— start of Selected text —

# Florida - April or August



## Pompey Family (Aug 13, 2011)

Deciding on a US holiday next year with four kids 15, 12, 7 & 5.

Pros and cons of both periods?

Likely to be staying at Marriott Harbour Lake although that's not set in stone.


----------



## vacationhopeful (Aug 13, 2011)

April for sure.


----------



## BevL (Aug 13, 2011)

The humidity in August will be a killer, I'd think.  April should be very pleasant.  I'd think that as long as you avoid Easter, the spring break crowd will be done and it shouldn't be as busy as when school is out in August.

We were in Florida one May and it was very pleasant.  We were there once in March where it was, like, summer hot with humidity - the locals were complaining it felt like summer - and we thought it was awful, frankly.  We'd never go back there past mid May to, say, early October.


----------



## Pompey Family (Aug 13, 2011)

BevL said:


> The humidity in August will be a killer, I'd think.  April should be very pleasant.  I'd think that as long as you avoid Easter, the spring break crowd will be done and it shouldn't be as busy as when school is out in August.



Unfortunately Easter it will be, school holidays.

Would Marriott resorts be full of spring breakers?  My knowledge of spring break consists of visualisations of hordes of hormone fuelled teenagers on an orgy of alcohol and sex (which sounds great) and that they're likely to pitch up in the cheapest motels they can find to preserve their beer money.  Or am I wrong?


----------



## cindi (Aug 13, 2011)

Pompey Family said:


> Unfortunately Easter it will be, school holidays.
> 
> Would Marriott resorts be full of spring breakers?  My knowledge of spring break consists of visualisations of hordes of hormone fuelled teenagers on an orgy of alcohol and sex (which sounds great) and that they're likely to pitch up in the cheapest motels they can find to preserve their beer money.  Or am I wrong?



Nope.  That's Cancun.

— end of Selected text —
— start of Entries supplied —

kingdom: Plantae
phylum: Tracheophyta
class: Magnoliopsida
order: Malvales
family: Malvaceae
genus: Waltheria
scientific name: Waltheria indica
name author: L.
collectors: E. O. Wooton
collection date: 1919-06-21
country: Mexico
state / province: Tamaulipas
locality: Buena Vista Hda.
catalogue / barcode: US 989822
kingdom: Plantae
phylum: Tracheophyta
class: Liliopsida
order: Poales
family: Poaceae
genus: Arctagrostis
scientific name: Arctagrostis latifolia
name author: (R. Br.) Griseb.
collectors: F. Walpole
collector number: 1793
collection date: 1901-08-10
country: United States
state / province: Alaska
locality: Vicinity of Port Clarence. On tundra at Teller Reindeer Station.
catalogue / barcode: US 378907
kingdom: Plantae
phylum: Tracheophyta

— end of Entries supplied —

◆ Problem set:
1. In the Florida vacation thread, where is the family likely to stay?
2. Retype the part of the Florida vacation thread that opens with the words containing "Pros and cons" and closes with "April for sure.".
3. Continue the Florida vacation thread from where it stops.

◆ Final results:
1. Marriott Harbour Lake.

2.
Pros and cons of both periods?

Likely to be staying at Marriott Harbour Lake although that's not set in stone.


----------



## vacationhopeful (Aug 13, 2011)

April for sure.

3.
Spring break in Orlando just means there are tons of families and kids there. Busy time in the parks.

Definitely go then over August.  August is beastly hot and humid.


----------



## Pedro (Aug 13, 2011)

Disney has a good idea on when it is the crowdest, and those days happen to be around Christmas, Easter, and the middle of the summer.   The blackout dates for seasonal passholders for next year are:

January 1-2, 2012
March 31, 2012 through April 12, 2012
June 9, 2012 through August 16, 2012
December 20 - 31, 2012

This might give you an indication on when not to come, as it can be very crowded during those dates.  Everything else being equal, I'd definitely suggest April for a visit to Orlando.


----------



## Big Matt (Aug 13, 2011)

I've been during spring break three times and the crowds aren't horrible if you go real early to the parks, but by about 11:00 am they are mobbed.  The weather is terrific though.

August will be like a sauna, however the crowds are a lot less, especially if you go during the middle to end of the month.  I'm from the southeast part of the U.S. so the heat isn't a killer.  Also, you may have some hurricanes to deal with in August.


----------



## Pompey Family (Aug 13, 2011)

Thanks everyone.  Well it looks like April.  I'll have to keep my teenage nieces on a leash but it's better than baking in a sauna.


----------



## Beaglemom3 (Aug 13, 2011)

I've been in April and August. August is a killer with the heat, afternoon thunder storms and it's the hurricane season. The only good thing about going in August is that the water parks are a great relief, but they're more crowded. 
The ground heat that bounces up from the pavement is unbearable at times.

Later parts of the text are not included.